## Problem:
Only the line containing "Annotated regions visible" and the lines after it, through the end of the data below, are to be returned, each exactly as it stands.
*** Dataset excerpt ***
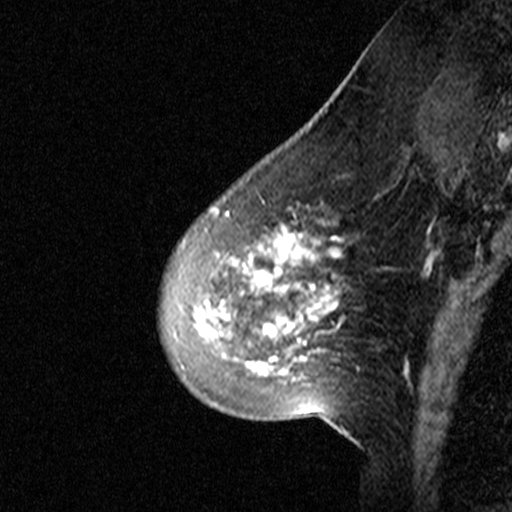
Breast MRI (dynamic contrast-enhanced), one sagittal slice. Slice 12 of 44 in the series (ordered by position). Dynamic contrast-enhanced study with each time point stored as its own series, time point 2 of 3 at this slice position (early post-contrast, ordered by acquisition time). 1.5 T. TE 4.5 ms, TR 11 ms. 3 mm slice thickness. 512 × 512 image matrix, field of view 200 × 200 mm. Patient: female, 46 years. Case-level facts recorded for this patient, not image findings: setting: breast cancer imaged before/during neoadjuvant chemotherapy; receptor status: HER2-positive.
Annotated regions visible in this slice (semi-automatically segmented with operator editing):
- analysis volume of interest (the breast-tissue region the enhancement analysis was run in; not a lesion): box from (x=157, y=172) to (x=359, y=393) px
- tumour enhancement mask (voxels above the 90 % enhancement threshold inside the analysis volume of interest): (x=196, y=213)–(x=341, y=374)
***
## Result of this task:
Annotated regions visible in this slice (semi-automatically segmented with operator editing):
- analysis volume of interest (the breast-tissue region the enhancement analysis was run in; not a lesion): box from (x=157, y=172) to (x=359, y=393) px
- tumour enhancement mask (voxels above the 90 % enhancement threshold inside the analysis volume of interest): (x=196, y=213)–(x=341, y=374)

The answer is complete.